Le GOFI, un intérêt incontesté pour les indépendants
L’adhésion de l’entreprise au GOFI date des débuts du réseau : "J’ai été démarchée par Valérie Touchard dès la création du Groupement ; elle m’a proposé d’assister à une réunion courant 2018 avec elle et Agnès Bourson, que je connaissais déjà. Le concept m’a immédiatement plu : je pense qu’il est nécessaire pour nous, indépendants, de nous organiser afin d’avoir un poids en termes de négociation avec les assurances et les banques, et pour gagner des parts de marché face aux grands groupes, qui ont une présence et une force commerciale considérables. C’est comme tout : l’union fait la force, et les adhérents du GOFI l’ont bien compris. Cependant, un grand pouvoir implique de grandes responsabilités, et les membres ont aussi intérêt à faire vivre "leur" réseau pour optimiser son fonctionnement, son efficacité et rallier toujours plus d’indépendants à leur cause.

Un esprit partagé par tous ses membres
Cette philosophie de l’entraide entre indépendants est très présente au sein du GOFI, et tous ses membres s’en font les porte-paroles. Ici encore, c’est ce qui plaît à la dirigeante : "Le GOFI tient ses promesses, et un énorme travail a été abattu par les membres du bureau. Aujourd’hui par exemple, les banques et assurances nous contactent, alors que sans cet organe, elles ne le feraient pas." Cheval de bataille de la tête de réseau, cette reconnaissance des indépendants dans les contrats obsèques porte ses fruits et permet aux petites entreprises d’être proposées aux familles, et de lutter d’égal à égal avec les grosses structures.
Mais le Groupement met également à disposition de ses adhérents des outils leur permettant de faire vivre cette solidarité au quotidien, avec une plateforme Web répertoriant tous les membres, un forum de discussion, un espace petites annonces… Ce n’est pas anodin, car les indépendants ont à cœur de perpétuer cet esprit : "Lorsqu’il faut emmener un corps à l’extérieur, mon premier réflexe est de chercher un adhérent du GOFI pour faire vivre le réseau. Cela me permet aussi de m’assurer que la famille sera reçue avec le même niveau d’exigence, d’écoute et d’empathie que chez moi ou chez Héloïse."
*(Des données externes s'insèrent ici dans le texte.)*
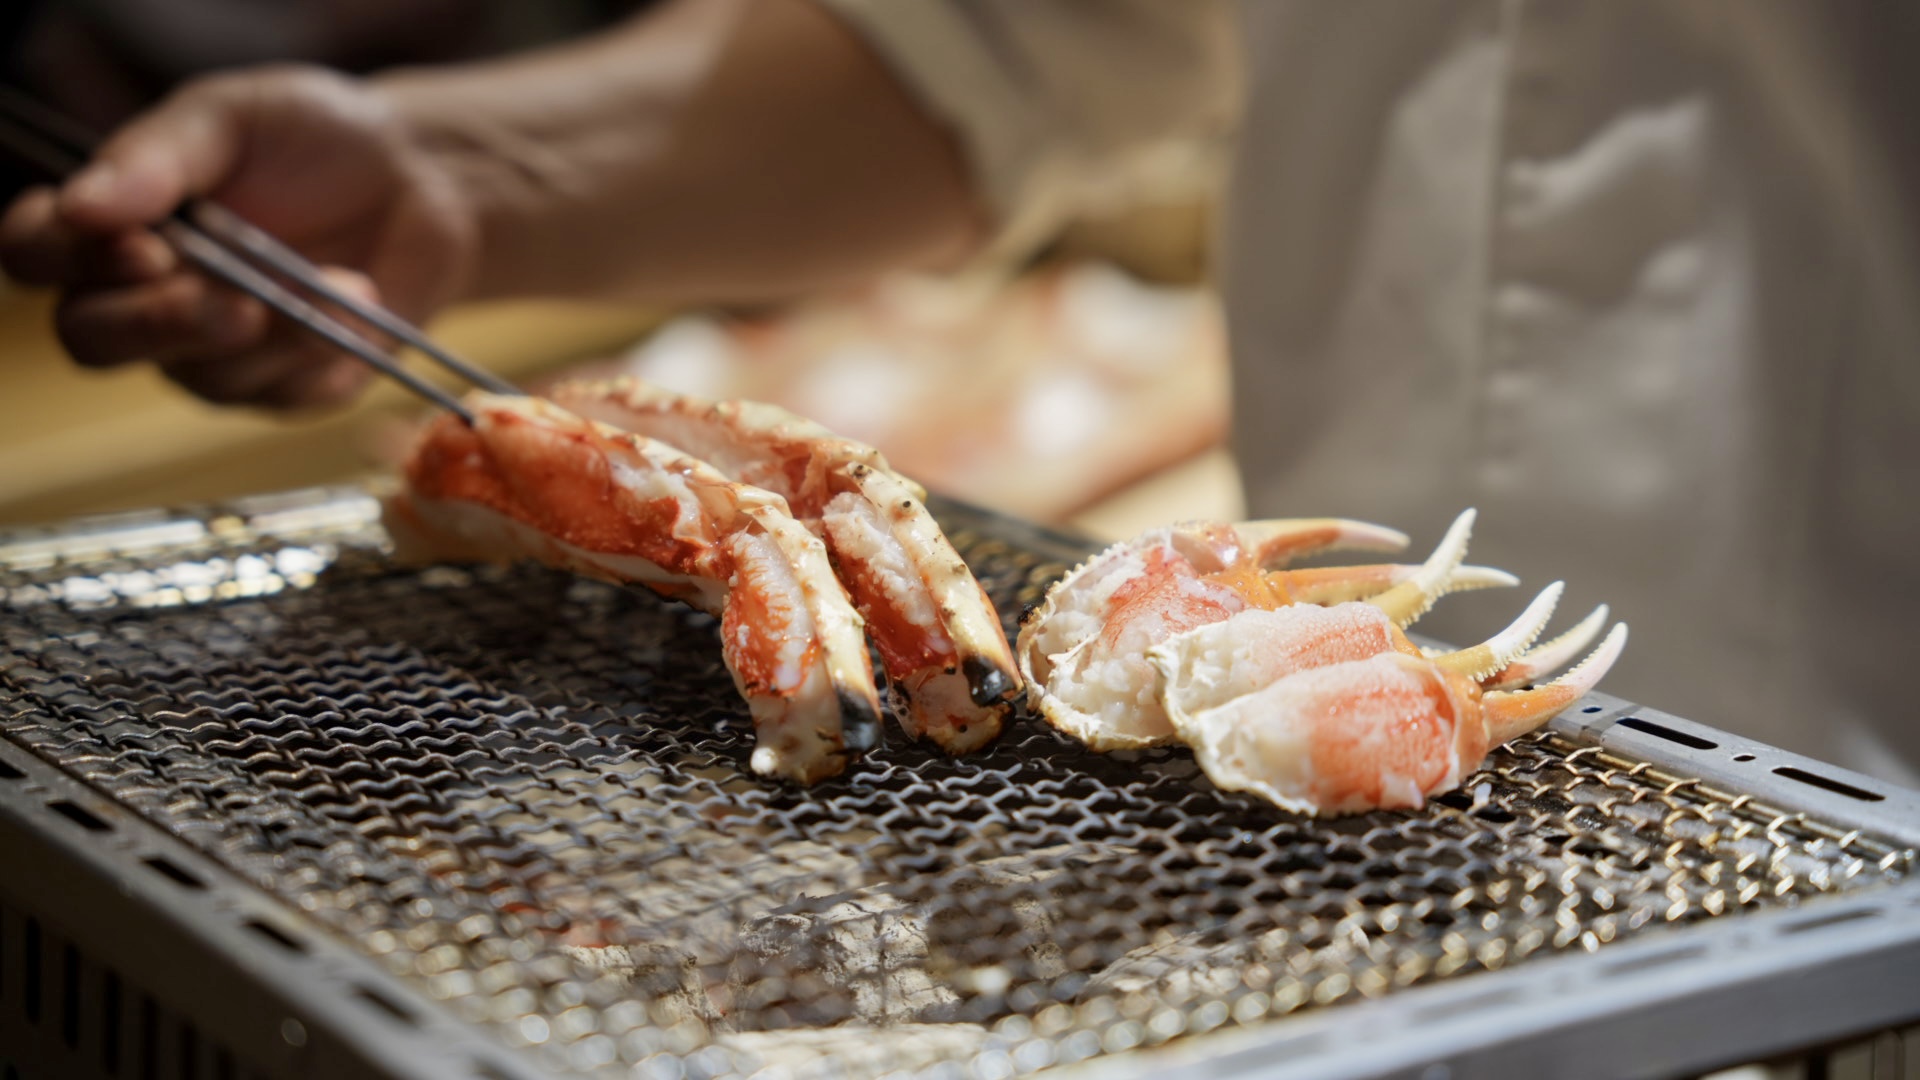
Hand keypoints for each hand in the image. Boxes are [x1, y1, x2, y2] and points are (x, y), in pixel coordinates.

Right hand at [0, 65, 477, 409]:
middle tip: (236, 303)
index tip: (145, 247)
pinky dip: (330, 354)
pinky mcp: (287, 388)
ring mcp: (214, 352)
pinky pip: (286, 398)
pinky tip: (366, 306)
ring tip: (347, 279)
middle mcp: (146, 297)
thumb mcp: (236, 115)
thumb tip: (84, 203)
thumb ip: (161, 154)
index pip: (37, 254)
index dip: (69, 260)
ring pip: (205, 376)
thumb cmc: (315, 137)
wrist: (424, 178)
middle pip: (95, 340)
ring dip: (280, 332)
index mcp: (113, 222)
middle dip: (164, 324)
Car ce sens du service est également un des marqueurs des opérateurs indépendants : "Nous sommes évidemment des chefs d’entreprise, et nous devons donc être rentables. Mais cela ne fait pas de nous des commerciaux, et je préfère prendre mon temps et satisfaire les vœux de la famille qui vient me trouver que chercher à augmenter ma marge à tout prix. C’est ça aussi, l’état d’esprit des indépendants, mais aussi celui des commerçants de quartier insérés dans le tissu local. Nous sommes membres de l’association des commerçants de la ville, et pour nous qui croisons nos clients au quotidien sur les marchés, en promenade, le service n’est pas un vain mot, c’est une seconde nature."